(Data extract)
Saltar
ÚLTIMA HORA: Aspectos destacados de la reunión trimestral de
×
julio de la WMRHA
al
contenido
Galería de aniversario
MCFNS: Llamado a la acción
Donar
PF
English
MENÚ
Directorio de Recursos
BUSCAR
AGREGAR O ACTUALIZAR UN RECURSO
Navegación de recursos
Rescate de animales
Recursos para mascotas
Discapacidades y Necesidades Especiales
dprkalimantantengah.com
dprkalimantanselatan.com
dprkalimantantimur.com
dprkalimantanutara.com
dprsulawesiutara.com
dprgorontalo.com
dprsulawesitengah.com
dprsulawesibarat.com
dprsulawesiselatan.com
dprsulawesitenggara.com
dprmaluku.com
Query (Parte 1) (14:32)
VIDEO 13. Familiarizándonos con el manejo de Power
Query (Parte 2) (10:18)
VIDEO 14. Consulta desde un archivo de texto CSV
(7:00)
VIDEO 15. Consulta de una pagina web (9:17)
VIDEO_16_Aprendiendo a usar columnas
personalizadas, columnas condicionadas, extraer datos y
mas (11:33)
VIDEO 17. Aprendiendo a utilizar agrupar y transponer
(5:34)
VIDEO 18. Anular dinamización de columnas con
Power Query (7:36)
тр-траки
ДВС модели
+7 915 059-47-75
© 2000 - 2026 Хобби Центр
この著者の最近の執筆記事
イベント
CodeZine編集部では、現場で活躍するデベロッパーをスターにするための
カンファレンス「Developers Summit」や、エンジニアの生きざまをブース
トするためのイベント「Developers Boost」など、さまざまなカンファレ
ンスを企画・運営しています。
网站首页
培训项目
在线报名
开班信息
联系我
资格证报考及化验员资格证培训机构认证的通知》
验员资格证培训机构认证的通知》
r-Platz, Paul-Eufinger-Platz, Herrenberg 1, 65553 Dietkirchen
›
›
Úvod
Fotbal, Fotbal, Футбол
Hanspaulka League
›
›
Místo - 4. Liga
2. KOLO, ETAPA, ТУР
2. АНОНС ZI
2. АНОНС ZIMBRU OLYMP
(End Data extract)
▶ _What is needed_
Print every line from the rows above word for word, with the same characters and line breaks.

▶ _Result of this task_
Saltar
ÚLTIMA HORA: Aspectos destacados de la reunión trimestral de
×
julio de la WMRHA
al
contenido
Galería de aniversario
MCFNS: Llamado a la acción
Donar
PF
English
MENÚ
Directorio de Recursos
BUSCAR
AGREGAR O ACTUALIZAR UN RECURSO
Navegación de recursos
Rescate de animales
Recursos para mascotas
Discapacidades y Necesidades Especiales
dprkalimantantengah.com
dprkalimantanselatan.com
dprkalimantantimur.com
dprkalimantanutara.com
dprsulawesiutara.com
dprgorontalo.com
dprsulawesitengah.com
dprsulawesibarat.com
dprsulawesiselatan.com
dprsulawesitenggara.com
dprmaluku.com
Query (Parte 1) (14:32)
VIDEO 13. Familiarizándonos con el manejo de Power
Query (Parte 2) (10:18)
VIDEO 14. Consulta desde un archivo de texto CSV
(7:00)
VIDEO 15. Consulta de una pagina web (9:17)
VIDEO_16_Aprendiendo a usar columnas
personalizadas, columnas condicionadas, extraer datos y
mas (11:33)
VIDEO 17. Aprendiendo a utilizar agrupar y transponer
(5:34)
VIDEO 18. Anular dinamización de columnas con
Power Query (7:36)
тр-траки
ДВС модели
+7 915 059-47-75
© 2000 - 2026 Хобби Центр
この著者の最近の執筆記事
イベント
CodeZine編集部では、現場で活躍するデベロッパーをスターにするための
カンファレンス「Developers Summit」や、エンジニアの生きざまをブース
トするためのイベント「Developers Boost」など、さまざまなカンファレ
ンスを企画・運営しています。
网站首页
培训项目
在线报名
开班信息
联系我
资格证报考及化验员资格证培训机构认证的通知》
验员资格证培训机构认证的通知》
r-Platz, Paul-Eufinger-Platz, Herrenberg 1, 65553 Dietkirchen
›
›
Úvod
Fotbal, Fotbal, Футбол
Hanspaulka League
›
›
Místo - 4. Liga
2. KOLO, ETAPA, ТУР
2. АНОНС ZI
2. АНОНС ZIMBRU OLYMP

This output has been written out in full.